伊爾莎睜著一雙驚奇的晶亮大眼,點了點頭。笑容已在她臉上蔓延,而他甚至尚未開始。
「所有音樂都該附上健康警語。只要將對的詞句和對的旋律組合在一起,那威力一點都不輸炸彈。你對朋克有多少了解?」
「完全不瞭解。」
「我希望你能學著瞭解,因為朋克對我具有重要的意義,好嗎?」
「好,弗蘭克。」又是那笑容,笑容,笑容。
「好,我們先來談談性手槍樂隊的《天佑女皇》。這首歌於一九七七年問世,也就是英國女皇登基二十五週年紀念那年,舉國上下都在籌備一場盛大的街頭派對。

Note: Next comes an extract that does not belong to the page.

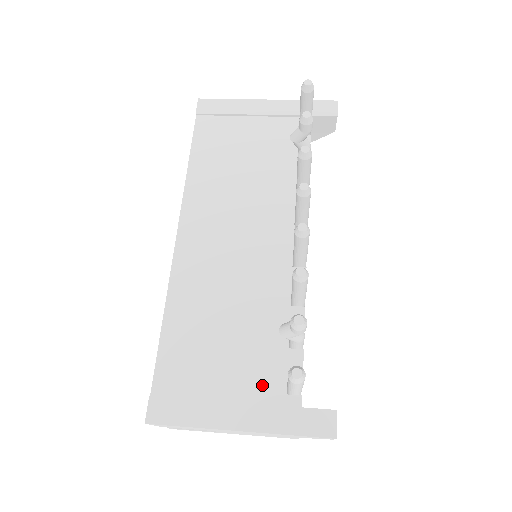
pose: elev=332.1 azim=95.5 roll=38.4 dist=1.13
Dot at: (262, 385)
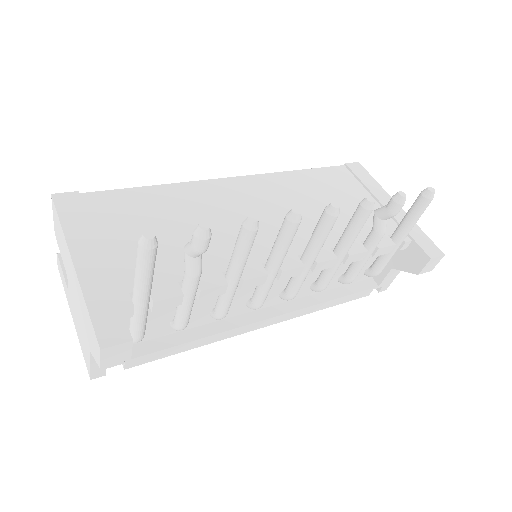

而這首歌要說的呢,就是未來已經完蛋,英國沒救了。它嘲諷皇室,嘲諷國家體制,但同時也展現了真正的英式幽默。這支樂隊可以說是由四個幾乎連樂器都不會演奏的小混混組成,他們看著頭上戴派對帽的英國人,說出大家都不敢也不該說的一句話,那就是:去你的女皇。」
伊爾莎·布勞克曼呆坐原位,震驚不已,甚至忘了自己面前還擺著顆水煮蛋。
「這首歌遭英國廣播公司禁播,全國有半數商店不願賣這張唱片,但我還是放了一整個夏天。我將它視為一種公共服務。我對女皇沒任何意見。我喜歡她。但重要的是,在這世界上還有個地方能讓我們說出那些不該說的話。而且坦白說,我想女皇也同意我的想法,畢竟她沒把約翰·羅頓的頭給砍了之類的。」
「哈哈哈。」伊爾莎·布勞克曼笑了起來。忽然間笑得太兇,她還得假裝自己是在打哈欠。
「《天佑女皇》可以說是一枚巨大的自我毀滅開關。約翰·羅頓不會唱歌、不會看樂譜,但這正是重點。這首歌反對的不只是君主制度,而是所有一切,包括他自己。但我們需要他。當舉國上下都在揮舞著紙旗、吃著迷你三明治時,正需要有人在我們屁股上踹上一腳,懂嗎?」
伊爾莎緩緩點了點頭。
接下來,他拿出普賽爾為自己所創作之歌劇《狄多與埃涅阿斯》而寫的《狄多的哀嘆》。
「好,剛才那是一場外向的爆炸,接下來就是內爆了。這將會是你這輩子聽過的最悲傷的一首詠歎調。到了故事即將結束之際,狄多女王唯一愛過的男子離開了。他是她在這世上的靈魂伴侶、她的真愛。如今,他離去了,她知道自己除了死,再無其他選擇。而這,就是心碎的聲音。」
伊爾莎拿起了一片烤吐司,正要蘸蛋汁來吃時,忽又停住了。她沒有問「怎麼會」,因為她似乎還發不出任何聲音。但他覺得如果可以的話,她一定會這麼問出口。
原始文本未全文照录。